Online Casino Costs Rise As Betting Companies Face Higher Taxes


As of October 2019, the rate of Remote Gaming Duty (RGD) in the UK is increasing by 6%. Providers of internet, telephone and TV gambling will soon see a dramatic increase in their tax bills – and this could be very bad news for players, if the costs are passed onto them. 

Online casinos are already cutting back on the promotional rewards and bonuses they offer to players, in order to offset the expected costs. With the new tax rate now in effect, the cost of gambling online could rise even further. Game odds and payouts could even be slashed.

What is Remote Gaming Duty?

Any gambling that takes place through electronic communications media – such as telephone betting, live TV betting, and all kinds of internet casino gaming – is subject to a tax known as Remote Gaming Duty. Until 2018, this was fixed at a rate of 15% on all revenue. However, the Government raised the tax level in that year’s budget, so now remote gambling is charged at a rate of 21% – an increase of 6%. This takes effect from late 2019.

Why has the rate been raised?

The increased tax is a response to a cut in Fixed Odds Betting Terminal (FOBT) stakes. These betting machines, often found in high street bookmakers, are thought to be responsible for a sharp rise in problem gambling. As a result, the government – under pressure from lobby groups – significantly dropped the maximum stake on FOBT bets. 

This is bad news for the operators, who make a large portion of their income from FOBTs. It also means a cut to public funds. Taxes on FOBT profits are now greatly reduced, leaving the government with a hole in the treasury’s purse; the new tax may mitigate this loss.

Operators and players feel the pinch

Many UK gambling operators already faced significant losses when the FOBT stakes were reduced. William Hill, for example, has reported a 12% profit slump in early 2019 – a decline of £63.5 million – and is expected to close hundreds of its betting shops. The overall cost to the bookmaker could exceed £ 1 billion by 2020. Other companies have fared better so far, thanks to strong online gaming revenues which have mitigated some of the losses. However, the rise in Remote Gaming Duty is going to seriously cut into online profits.

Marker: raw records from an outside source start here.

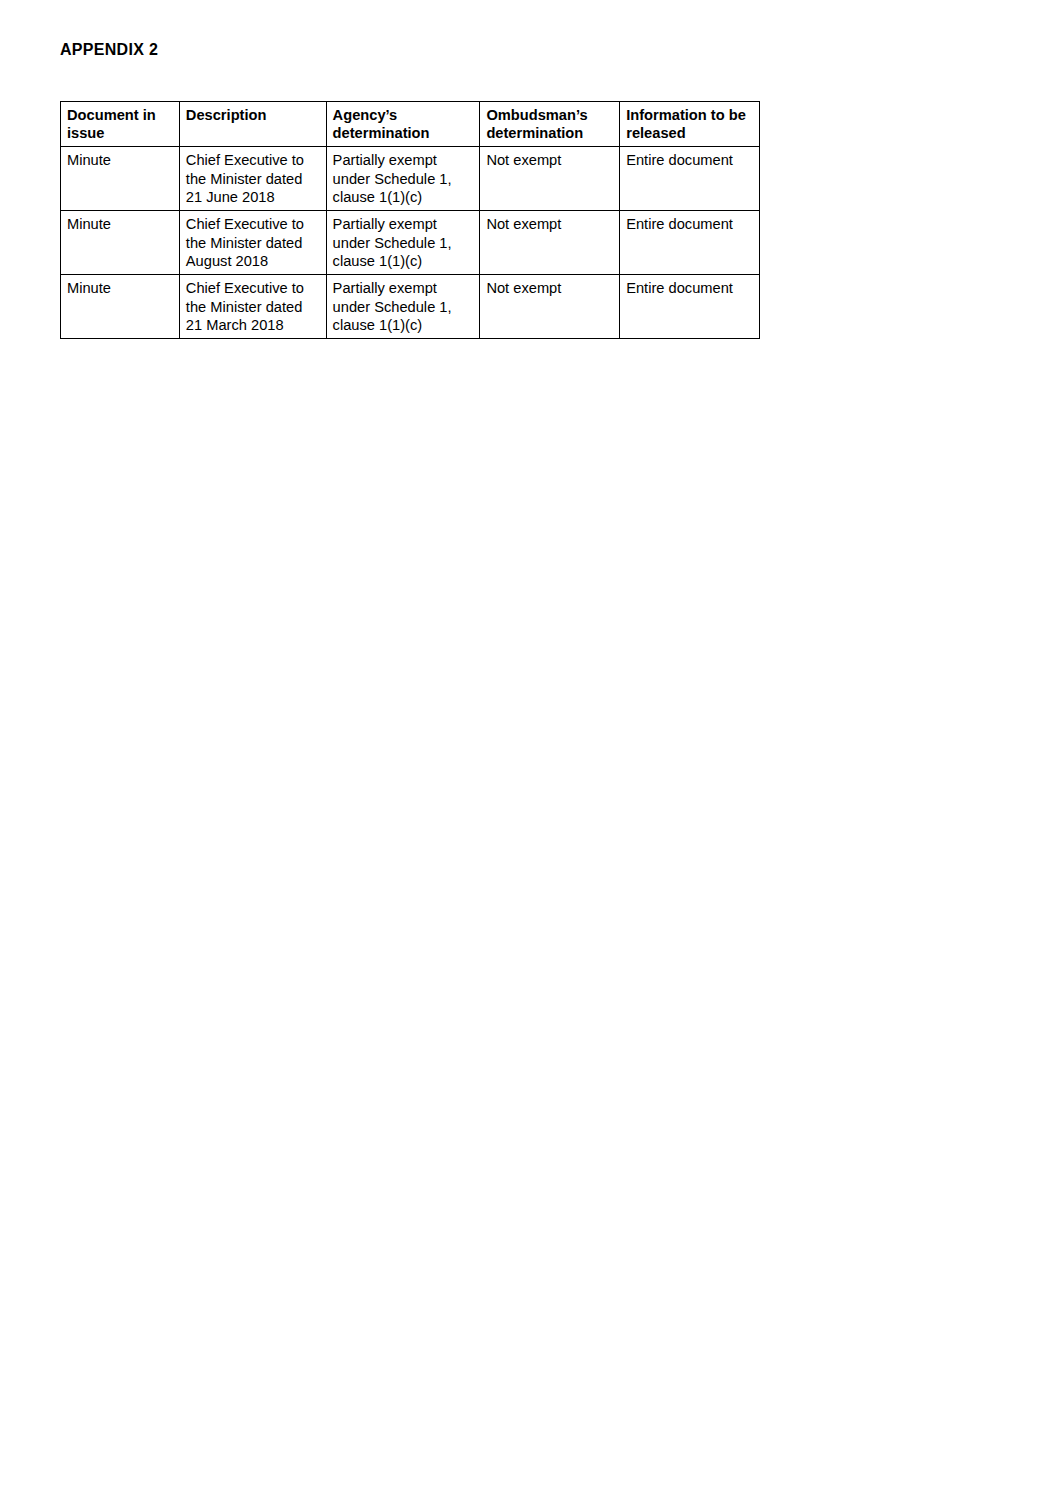APPENDIX 2
| Document in issue | Description | Agency’s determination | Ombudsman’s determination | Information to be released |
| --- | --- | --- | --- | --- |
| Minute | Chief Executive to the Minister dated 21 June 2018 | Partially exempt under Schedule 1, clause 1(1)(c) | Not exempt | Entire document |
| Minute | Chief Executive to the Minister dated August 2018 | Partially exempt under Schedule 1, clause 1(1)(c) | Not exempt | Entire document |
| Minute | Chief Executive to the Minister dated 21 March 2018 | Partially exempt under Schedule 1, clause 1(1)(c) | Not exempt | Entire document |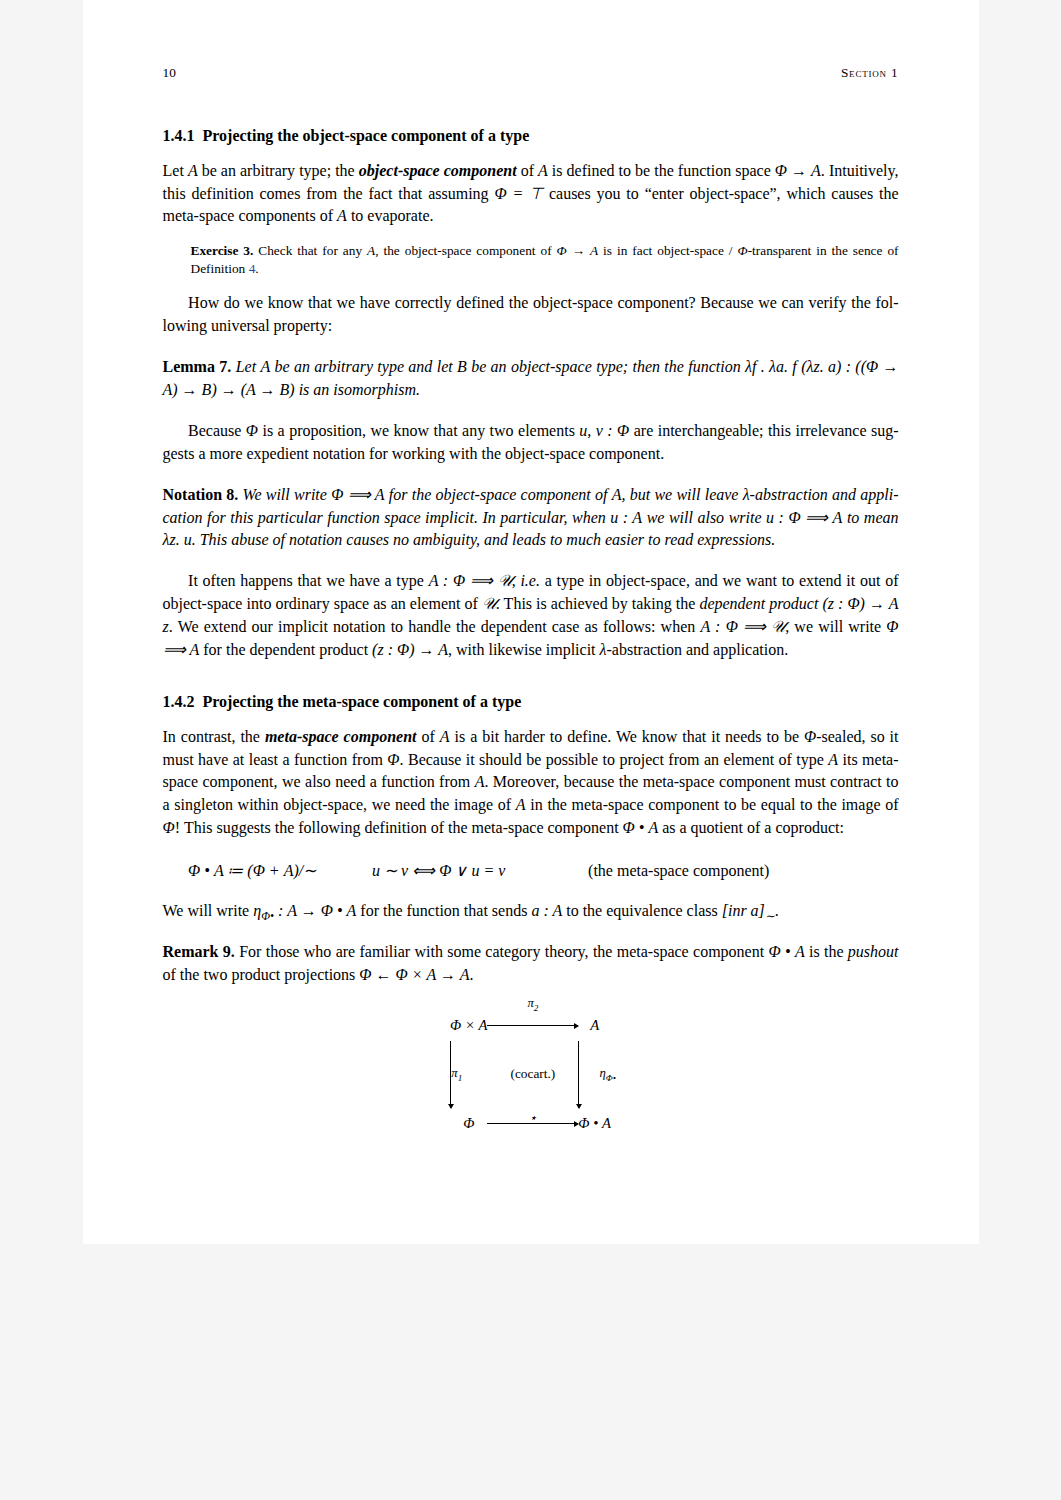10 Section 1
1.4.1 Projecting the object-space component of a type
Let A be an arbitrary type; the object-space component of A is defined to be the function space Φ → A. Intuitively, this definition comes from the fact that assuming Φ = ⊤ causes you to “enter object-space”, which causes the meta-space components of A to evaporate.
Exercise 3. Check that for any A, the object-space component of Φ → A is in fact object-space / Φ-transparent in the sence of Definition 4.
How do we know that we have correctly defined the object-space component? Because we can verify the following universal property:
Lemma 7. Let A be an arbitrary type and let B be an object-space type; then the function λf . λa. f (λz. a) : ((Φ → A) → B) → (A → B) is an isomorphism.
Because Φ is a proposition, we know that any two elements u, v : Φ are interchangeable; this irrelevance suggests a more expedient notation for working with the object-space component.
Notation 8. We will write Φ ⟹ A for the object-space component of A, but we will leave λ-abstraction and application for this particular function space implicit. In particular, when u : A we will also write u : Φ ⟹ A to mean λz. u. This abuse of notation causes no ambiguity, and leads to much easier to read expressions.
It often happens that we have a type A : Φ ⟹ 𝒰, i.e. a type in object-space, and we want to extend it out of object-space into ordinary space as an element of 𝒰. This is achieved by taking the dependent product (z : Φ) → A z. We extend our implicit notation to handle the dependent case as follows: when A : Φ ⟹ 𝒰, we will write Φ ⟹ A for the dependent product (z : Φ) → A, with likewise implicit λ-abstraction and application.
1.4.2 Projecting the meta-space component of a type
In contrast, the meta-space component of A is a bit harder to define. We know that it needs to be Φ-sealed, so it must have at least a function from Φ. Because it should be possible to project from an element of type A its meta-space component, we also need a function from A. Moreover, because the meta-space component must contract to a singleton within object-space, we need the image of A in the meta-space component to be equal to the image of Φ! This suggests the following definition of the meta-space component Φ • A as a quotient of a coproduct:
Φ • A ≔ (Φ + A)/∼ u ∼ v ⟺ Φ ∨ u = v (the meta-space component)
We will write ηΦ• : A → Φ • A for the function that sends a : A to the equivalence class [inr a]∼.
Remark 9. For those who are familiar with some category theory, the meta-space component Φ • A is the pushout of the two product projections Φ ← Φ × A → A.
| Φ × A | π 2 | A |
| π 1 | (cocart.) | η Φ• |
| Φ | ⋆ | Φ • A |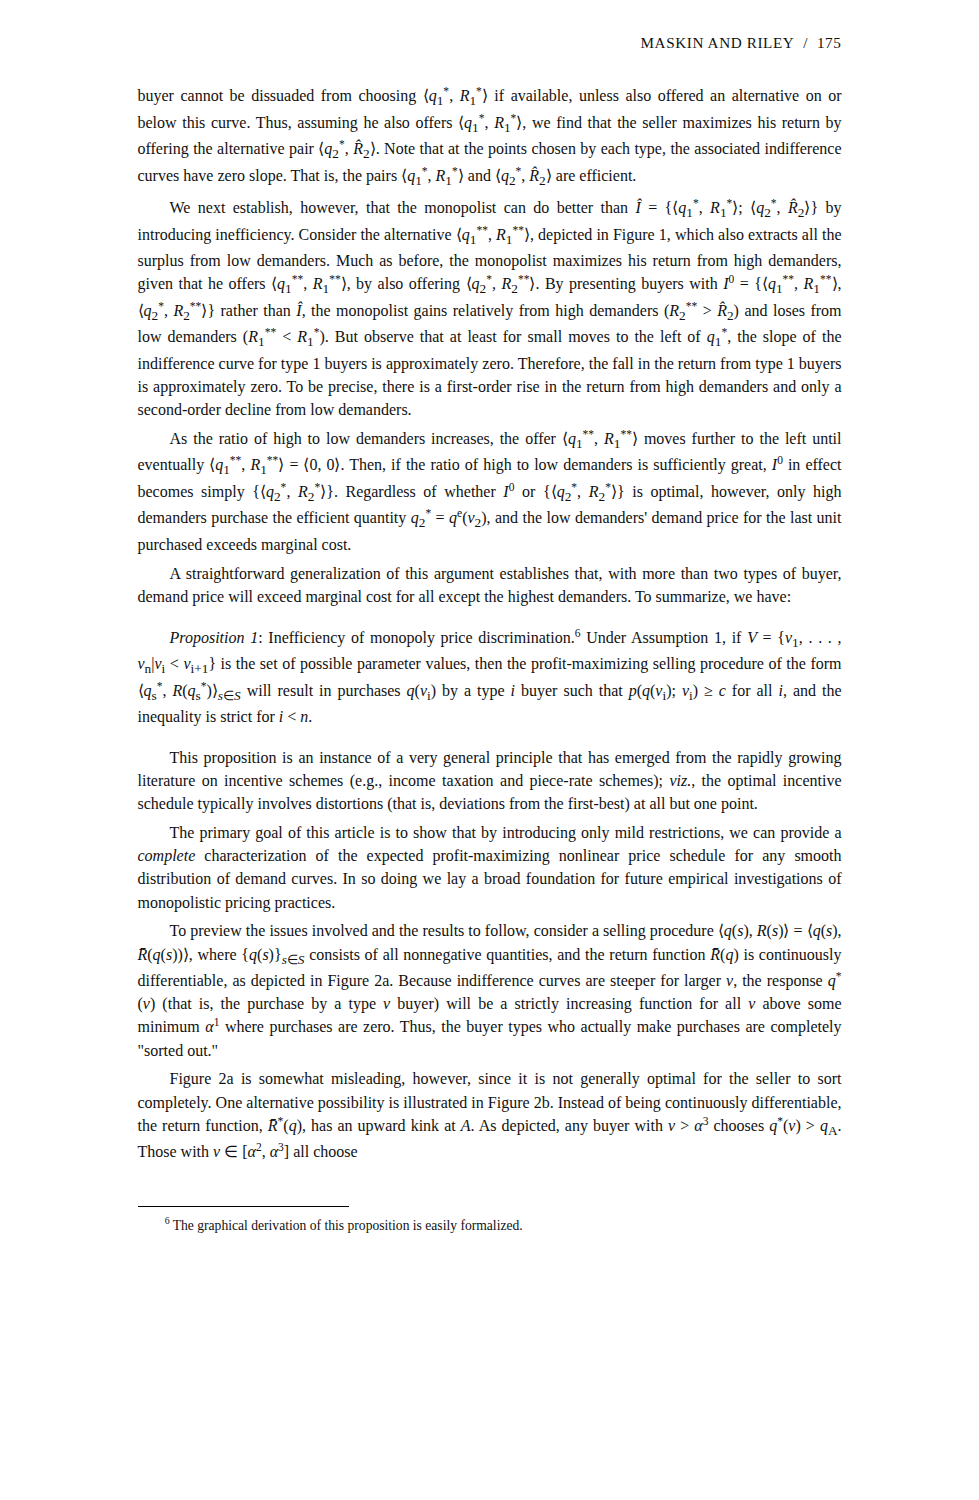MASKIN AND RILEY / 175
buyer cannot be dissuaded from choosing ⟨q1*, R1*⟩ if available, unless also offered an alternative on or below this curve. Thus, assuming he also offers ⟨q1*, R1*⟩, we find that the seller maximizes his return by offering the alternative pair ⟨q2*, R̂2⟩. Note that at the points chosen by each type, the associated indifference curves have zero slope. That is, the pairs ⟨q1*, R1*⟩ and ⟨q2*, R̂2⟩ are efficient.
We next establish, however, that the monopolist can do better than Î = {⟨q1*, R1*⟩; ⟨q2*, R̂2⟩} by introducing inefficiency. Consider the alternative ⟨q1**, R1**⟩, depicted in Figure 1, which also extracts all the surplus from low demanders. Much as before, the monopolist maximizes his return from high demanders, given that he offers ⟨q1**, R1**⟩, by also offering ⟨q2*, R2**⟩. By presenting buyers with I0 = {⟨q1**, R1**⟩, ⟨q2*, R2**⟩} rather than Î, the monopolist gains relatively from high demanders (R2** > R̂2) and loses from low demanders (R1** < R1*). But observe that at least for small moves to the left of q1*, the slope of the indifference curve for type 1 buyers is approximately zero. Therefore, the fall in the return from type 1 buyers is approximately zero. To be precise, there is a first-order rise in the return from high demanders and only a second-order decline from low demanders.
As the ratio of high to low demanders increases, the offer ⟨q1**, R1**⟩ moves further to the left until eventually ⟨q1**, R1**⟩ = ⟨0, 0⟩. Then, if the ratio of high to low demanders is sufficiently great, I0 in effect becomes simply {⟨q2*, R2*⟩}. Regardless of whether I0 or {⟨q2*, R2*⟩} is optimal, however, only high demanders purchase the efficient quantity q2* = qe(v2), and the low demanders' demand price for the last unit purchased exceeds marginal cost.
A straightforward generalization of this argument establishes that, with more than two types of buyer, demand price will exceed marginal cost for all except the highest demanders. To summarize, we have:
Proposition 1: Inefficiency of monopoly price discrimination.6 Under Assumption 1, if V = {v1, . . . , vn|vi < vi+1} is the set of possible parameter values, then the profit-maximizing selling procedure of the form ⟨qs*, R(qs*)⟩s∈S will result in purchases q(vi) by a type i buyer such that p(q(vi); vi) ≥ c for all i, and the inequality is strict for i < n.
This proposition is an instance of a very general principle that has emerged from the rapidly growing literature on incentive schemes (e.g., income taxation and piece-rate schemes); viz., the optimal incentive schedule typically involves distortions (that is, deviations from the first-best) at all but one point.
The primary goal of this article is to show that by introducing only mild restrictions, we can provide a complete characterization of the expected profit-maximizing nonlinear price schedule for any smooth distribution of demand curves. In so doing we lay a broad foundation for future empirical investigations of monopolistic pricing practices.
To preview the issues involved and the results to follow, consider a selling procedure ⟨q(s), R(s)⟩ = ⟨q(s), R̄(q(s))⟩, where {q(s)}s∈S consists of all nonnegative quantities, and the return function R̄(q) is continuously differentiable, as depicted in Figure 2a. Because indifference curves are steeper for larger v, the response q*(v) (that is, the purchase by a type v buyer) will be a strictly increasing function for all v above some minimum α1 where purchases are zero. Thus, the buyer types who actually make purchases are completely "sorted out."
Figure 2a is somewhat misleading, however, since it is not generally optimal for the seller to sort completely. One alternative possibility is illustrated in Figure 2b. Instead of being continuously differentiable, the return function, R̄*(q), has an upward kink at A. As depicted, any buyer with v > α3 chooses q*(v) > qA. Those with v ∈ [α2, α3] all choose
6 The graphical derivation of this proposition is easily formalized.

In order to balance out their lost profits, many gambling operators are passing some of the burden onto their customers by raising the cost of their services. Most are doing so indirectly, with a reduction in welcome bonuses, loyalty rewards and player comps. Some are even going so far as to cut the odds on their games, so the house takes a higher cut, and decreasing the prizes available. Players might find that their favourite game is suddenly less profitable, or their membership carries less perks, thanks to the higher tax rates.

Can online casinos weather this storm?

Online gambling is increasingly popular, with a huge number of online casinos establishing themselves in the past decade. From sports betting to live casino tables, many players are opting to place their bets online, via their computer or mobile phone, instead of attending a physical casino or bookmaker. Games are available around the clock, and can be played anywhere there is an internet connection. There are thousands of different game types – from online video slots to live bingo games – and many unique rewards and bonuses.

Even with the raised taxes, subsequent losses and increased prices, the online casino industry is expected to hold strong and retain players ver the coming months and years. New and advanced games, plus the convenience of mobile play, are key reasons why UK gamblers will keep flocking to their favourite casinos, regardless of the price increase. However, if the industry is hit by further taxes in future, the impact could be devastating for both small independent companies, and the country’s biggest names in online gambling.